The Eleusinian Mysteries is Greco-Roman mystery school dating back to at least 1500 BC, before dying in out in 300 AD around the rise of Christianity and the Dark Ages. Persephone and Demeter, as well as the story of her kidnapping, was a focal point of theirs. It has been proposed that per tradition, members would reenact Demeter’s search for Persephone.

With the disappearance of mystery schools, came the disappearance of their mysteries. There is surely so much more about Persephone and her story that has been lost, sadly. It is phenomenal that any knowledge of her remains to this day.



Persephone is typically depicted in a robe, often with a hooded head. She usually carries some type of object — either a box or a piece of grain. The box resembles her connection to Pandora, and the grain relates to her mother Demeter as the harvest goddess. Her hair ranges in color from red, to black, to brown.

Purity & Darkness

As Persephone’s myth relates to the changing of the seasons, she corresponds with both spring (returning from the underworld) and autumn (going back to the underworld.) Although many sources claim her as the goddess of springtime, Persephone plays a key role in autumn-time too.

Persephone is a multifaceted goddess. Her connection to spring reveals innocence and purity, while her connection to Hades and the underworld simultaneously paints her with dark energy.

Modern perception

Persephone continues to make an impact in the media and literature, as well as among neopagans and Wiccans. Many are attracted to Persephone because of her ability to exist as both “sweet and naive” and “powerful and badass” at the same time.

Modern-day fans and followers have dissected her story, including her romance with Hades, and found deep beauty beneath the surface. What appears to be a forceful abduction is argued as something more — that Persephone is too powerful to be a victim of Hades, that she was not obliged to him but rather, that she made the choice to let him overpower her.

And while Hades may seem like a monster who manipulated Persephone, today’s admirers of their story will tell you that Hades is far more “adorable” than “intimidating.” Hades was not smooth enough to talk and flirt with Persephone — instead, his urgency for her made him whisk her away.

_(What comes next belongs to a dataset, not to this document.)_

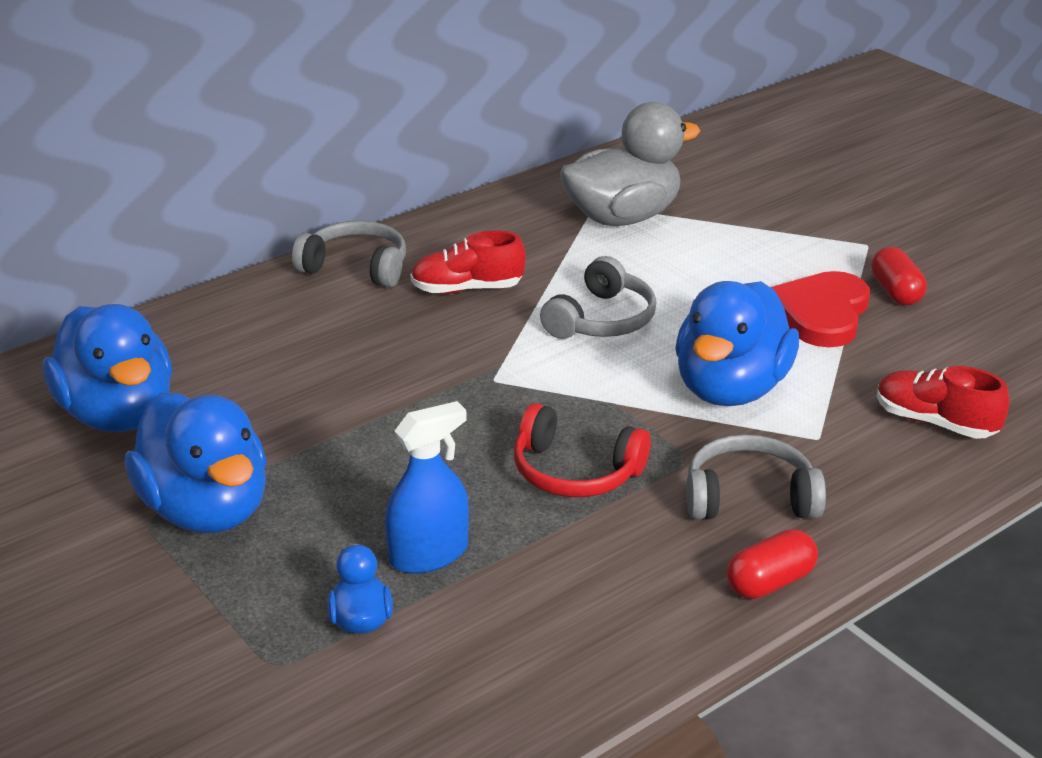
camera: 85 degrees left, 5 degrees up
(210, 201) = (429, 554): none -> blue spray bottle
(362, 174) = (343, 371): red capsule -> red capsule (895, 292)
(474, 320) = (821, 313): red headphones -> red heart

Hades is loyal through his dedication to Persephone, as well as his dedication to his job as ruler of the underworld. While infidelity is a common theme in mythology, Hades only has eyes for Persephone.



25 thoughts on “Mythology ~ Persephone (and Hades)

  1. Ah, the story of Persephone is fascinating. I keep learning new details, like how the original sirens were her attendants and now that Hades actually did ask Zeus’ permission first. Still, it seems like he should still have at least notified her mother, not to mention Persephone herself.

    Liked by 1 person

    1. Didn’t know about the sirens! Did hear about the Zeus part! I find that so boggling about myths — since beginning to research them more thoroughly, I’ve realized that no two myth is alike. There is always a slightly different story, or slightly different details. I think that’s the magic of them, that you can use your own intuition and interpretation to make what you want of it!